When We Complain Our Way Into Oblivion

Years ago I was preaching and used an old line that I'm sure many of you know.  "Would you like some cheese with that whine?"  A few days later a woman brought me a wedge of cheese and told me that she was a whiner.  That Sunday she discovered that the problem wasn't everyone else, but herself.  She wanted to quit whining and complaining.

Complaining is second nature to all of us.  We can do it at the drop of a hat.  In fact, I think we can do it before the hat even hits the ground.  We complain when things don't go our way.  We'll complain even louder if we think that we know better than anyone else.  Now I have observed that there are different kinds of complainers.

These people complain but they don't do anything about it.  They complain to complain.  What you will notice about them is this.  They will complain themselves out of progress, advancement and even joy.  But after they have complained themselves out of something, then they will complain about not having it.  It's a vicious circle.

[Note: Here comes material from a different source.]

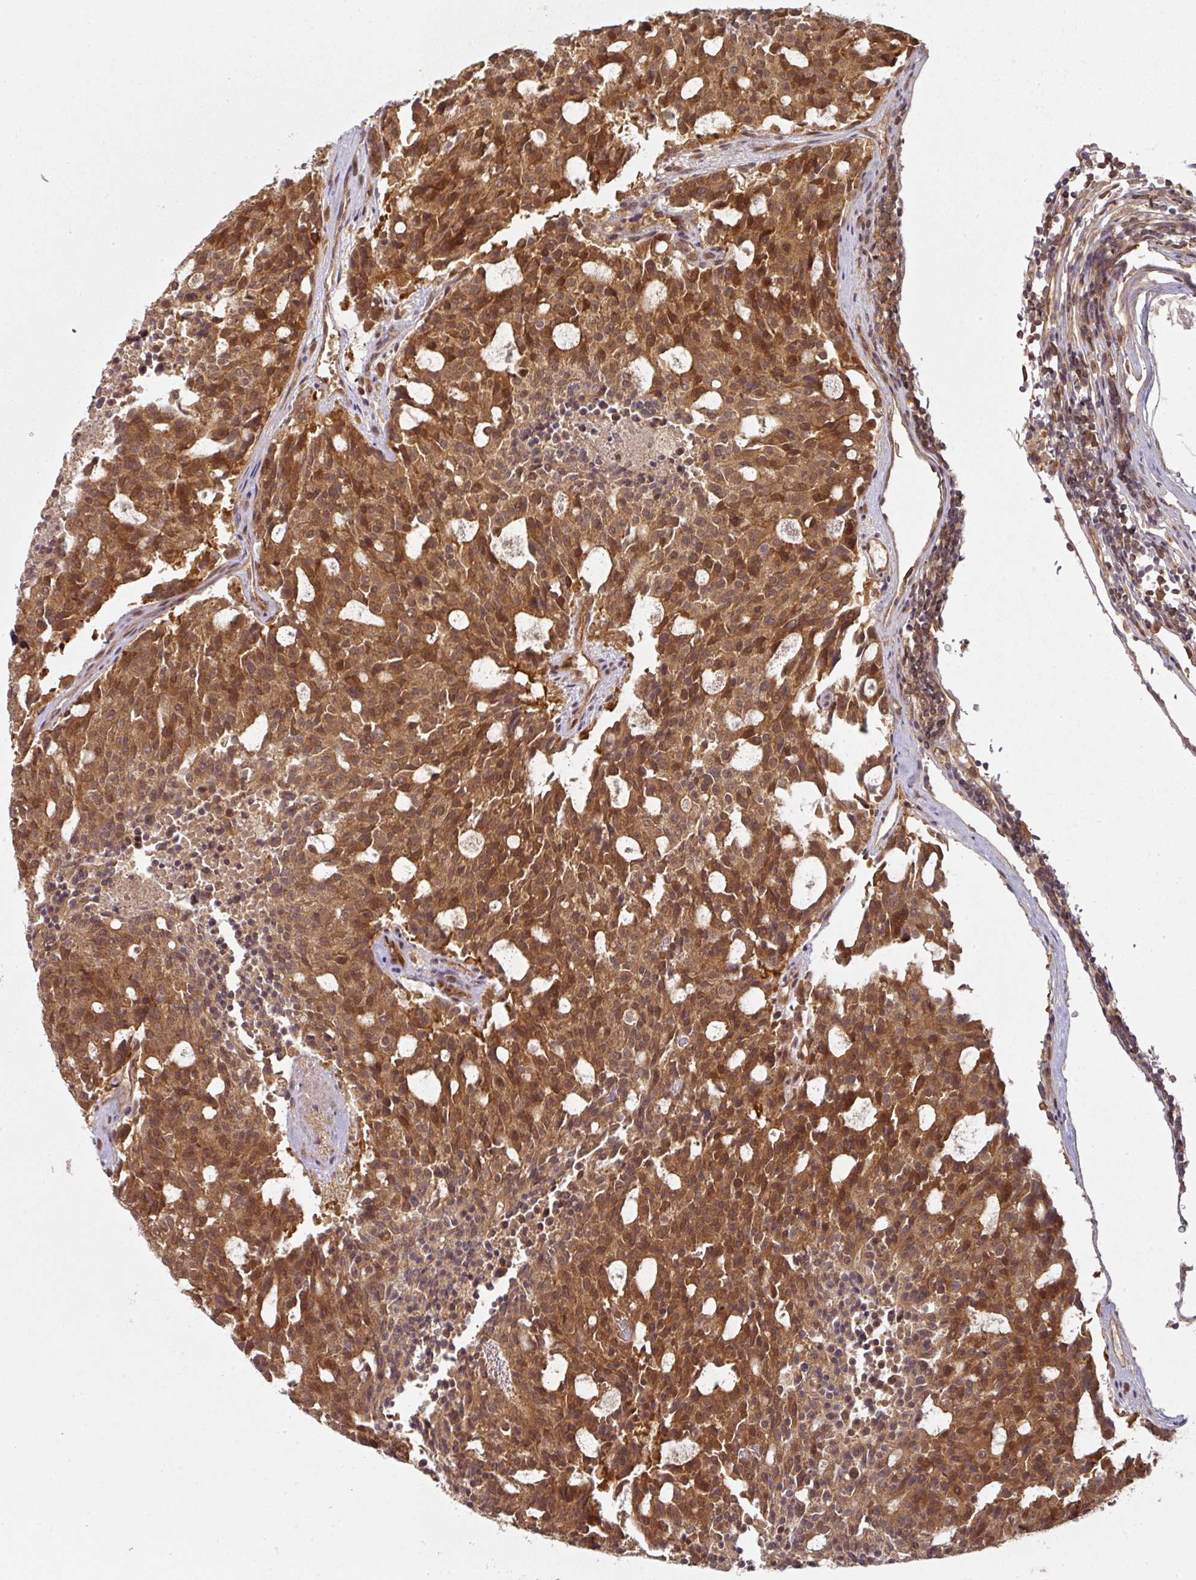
{"staining": {"intensity": "strong", "quantity": ">75%", "location": "cytoplasmic/membranous,nuclear"}, "tissue": "carcinoid", "cell_type": "Tumor cells", "image_type": "cancer", "snomed": [{"axis": "morphology", "description": "Carcinoid, malignant, NOS"}, {"axis": "topography", "description": "Pancreas"}], "caption": "Tumor cells display strong cytoplasmic/membranous and nuclear positivity in about >75% of cells in carcinoid.", "gene": "EIF4EBP2", "patient": {"sex": "female", "age": 54}}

These people complain until they get what they want.  They are professionals.  Really!  They get paid to complain.  They get paid when they get their way.  I've seen people complain about something followed by a threat of action on their complaint.  It's always negative like: "I'll quit giving my money if you don't . . ."  or  "I'll stop shopping here if you don't . . . ".  You get the picture?

These people complain with a purpose.   Complaining isn't bad, if you have a good purpose in doing so.  If you are going to complain about something, follow it with a solution.  "Here is my problem, but what if we did this . . .?"  Now I'm not saying that your solution will work.  But instead of whining about something - be an active part of the solution.

So which one are you?

Now let's apply this to your life - what would happen?

Let's take your Marriage for example.  If you are a Level 1 complainer, you will always be miserable.  But you will not do anything about it.  You will not take some kind of positive action to begin restoring your relationship with your spouse.  You will not allow your marriage to achieve a place where you can find security and joy.  Most of the time, the other spouse will eventually divorce.

Let's take your Job for example.  If you are a Level 2 complainer, you will be unemployed - A LOT!  At best, your employer and fellow employees will hate your guts!  If you try to get some of your fellow employees to complain with you - as Level 2 Complainers like to do - your insurrection will go badly.

Let's take your Family for example.  If you are a Level 3 complainer, then you can work through your problems in a positive way.  Your children will learn to deal with their needs in a healthy way.  You will know that whatever you have to face, there are options for you to embrace and consider as you work through it.

When you treat complaining as a process rather than a event - you will discover that it's your point of view that matters more than anything else.  When you see people from a servants heart - rather than seeing people as your servant - you will discover a joy you have never known before.